New Research Finds Modest Impact of Quantitative Tightening on Markets

Central banks’ efforts to reduce their asset holdings, known as quantitative tightening (QT), have had a limited impact on interest rates and other financial indicators, according to a new study.

The research, focusing on seven major economies including the US and the eurozone, found that QT’s direct effect on government bond yields was minimal, ranging from 4 to 8 basis points for longer-term maturities. In the US, the impact was close to zero due to the Fed’s gradual approach.

The study acknowledges that focusing solely on short-term market movements might miss long-term effects. However, the authors conclude that QT’s impact is significantly smaller compared to the significant influence of quantitative easing (QE) programs that initially expanded central bank holdings.

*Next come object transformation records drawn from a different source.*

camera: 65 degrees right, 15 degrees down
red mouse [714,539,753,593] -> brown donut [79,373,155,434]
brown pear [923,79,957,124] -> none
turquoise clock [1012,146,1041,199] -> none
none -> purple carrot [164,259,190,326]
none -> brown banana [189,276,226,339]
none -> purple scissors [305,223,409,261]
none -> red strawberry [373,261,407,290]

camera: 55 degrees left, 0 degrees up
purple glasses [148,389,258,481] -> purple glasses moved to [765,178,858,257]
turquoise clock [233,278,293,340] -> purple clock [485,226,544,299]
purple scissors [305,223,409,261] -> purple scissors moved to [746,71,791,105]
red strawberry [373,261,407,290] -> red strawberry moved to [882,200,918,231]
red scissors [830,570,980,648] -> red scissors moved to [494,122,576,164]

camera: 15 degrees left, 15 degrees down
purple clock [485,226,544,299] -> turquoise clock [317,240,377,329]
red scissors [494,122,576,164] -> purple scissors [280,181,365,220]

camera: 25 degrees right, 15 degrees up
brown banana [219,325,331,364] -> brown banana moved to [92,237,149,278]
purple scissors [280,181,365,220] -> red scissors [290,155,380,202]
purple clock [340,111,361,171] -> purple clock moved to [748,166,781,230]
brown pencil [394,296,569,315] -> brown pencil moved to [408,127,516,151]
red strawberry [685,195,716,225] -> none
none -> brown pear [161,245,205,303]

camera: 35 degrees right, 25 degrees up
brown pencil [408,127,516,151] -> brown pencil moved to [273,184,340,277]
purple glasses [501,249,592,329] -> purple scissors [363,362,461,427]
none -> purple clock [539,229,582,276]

This finding, presented at the University of Chicago Booth School of Business, suggests that central banks can proceed with unwinding asset purchases with greater confidence. The research also highlights the potential asymmetry between the effects of QE and QT, likely due to differing economic contexts when these policies are implemented.

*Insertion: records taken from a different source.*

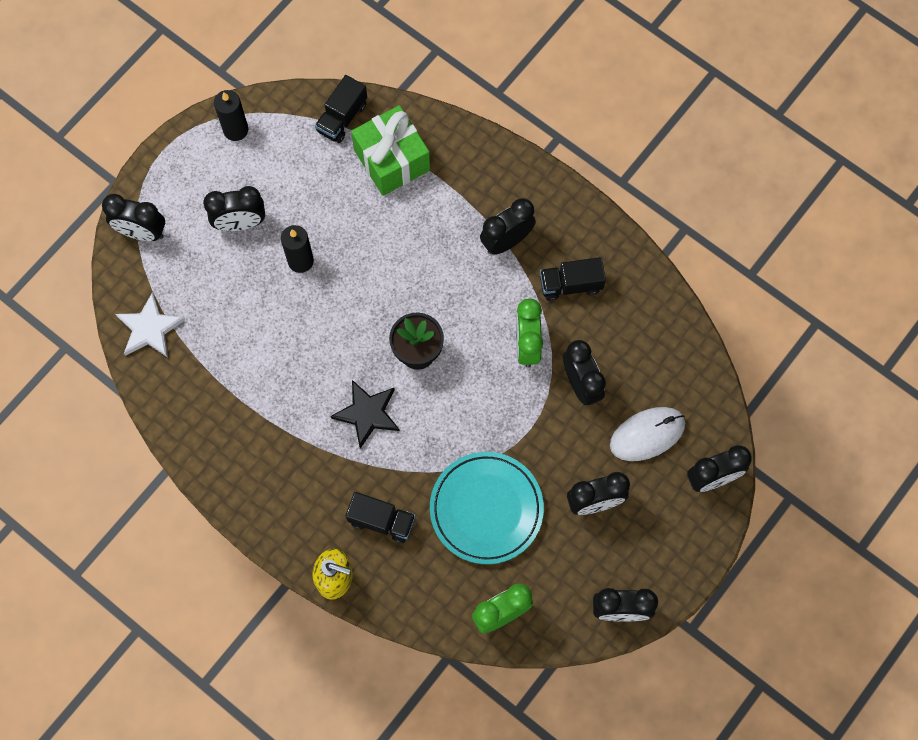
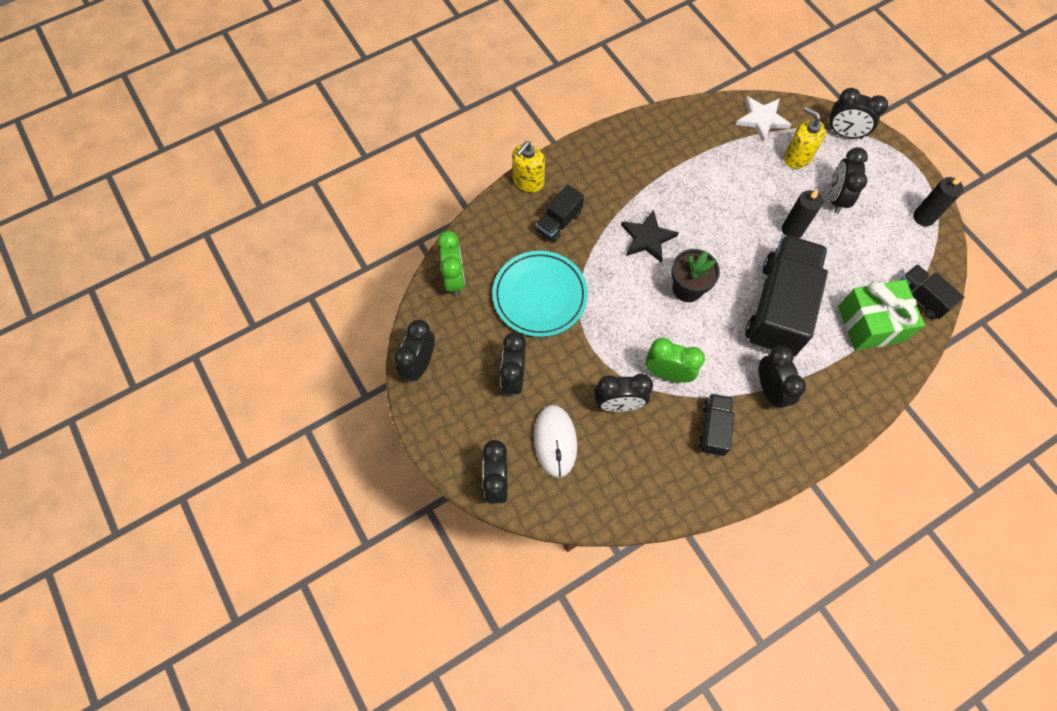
camera: 110 degrees right, 5 degrees down
black clock [102,194,165,241] -> black clock turned 105 degrees counterclockwise [827,88,888,139]
none -> black truck [745,235,828,356]
none -> yellow soap dispenser [784,106,826,169]

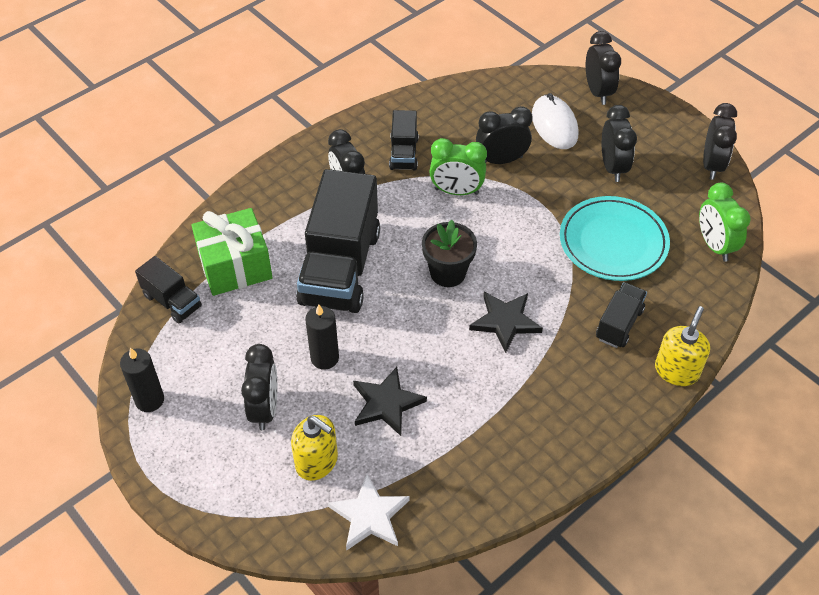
camera: 170 degrees right, 15 degrees down
black clock [827,88,888,139] -> none
none -> black star [353,367,427,436]

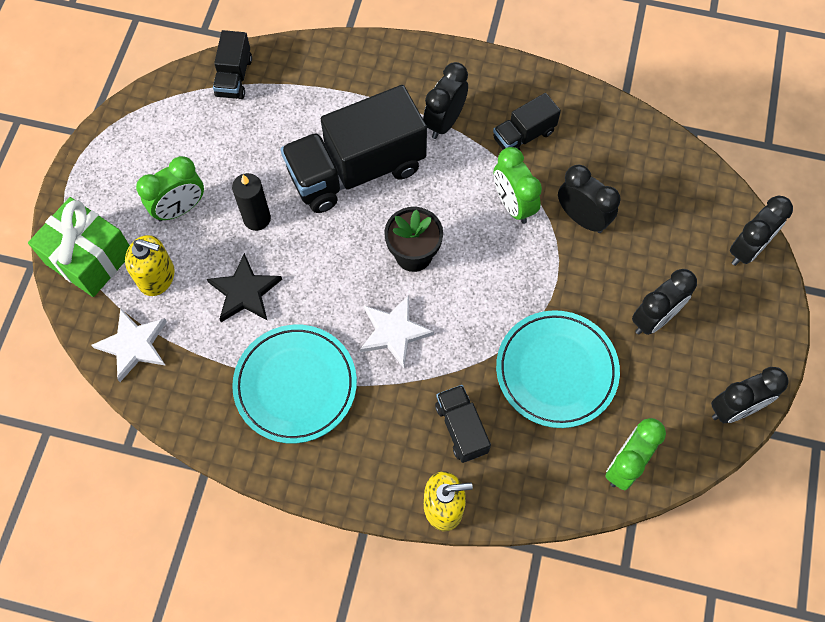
camera: 55 degrees right, 15 degrees up
black candle [120,348,164,412] -> none
green gift [192,208,273,296] -> green gift moved to [28,197,130,297]
black clock [241,344,277,430] -> green clock [136,156,204,222]
yellow soap dispenser [291,415,338,481] -> yellow soap dispenser turned 75 degrees counterclockwise [125,235,175,296]
black star [469,292,543,353] -> white star [360,295,434,368]
white mouse [532,93,579,149] -> none
black truck [596,282,647,348] -> black truck turned 105 degrees counterclockwise [435,385,491,463]
none -> turquoise plate [232,325,357,443]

While acknowledging the success of QE in lowering interest rates and boosting equities, the study underscores the potentially weaker impact of QT in reversing these effects. This, the authors suggest, could be due to various economic and market conditions surrounding each policy.

Central banks, including the Fed, are now navigating the pace of balance sheet reduction, mindful of the 2019 episode where a too-rapid decline triggered market turmoil. The authors acknowledge the possibility of similar disruptions in the ongoing process, emphasizing the challenge of identifying potential tipping points where the current smooth adjustment might evolve into a liquidity crisis.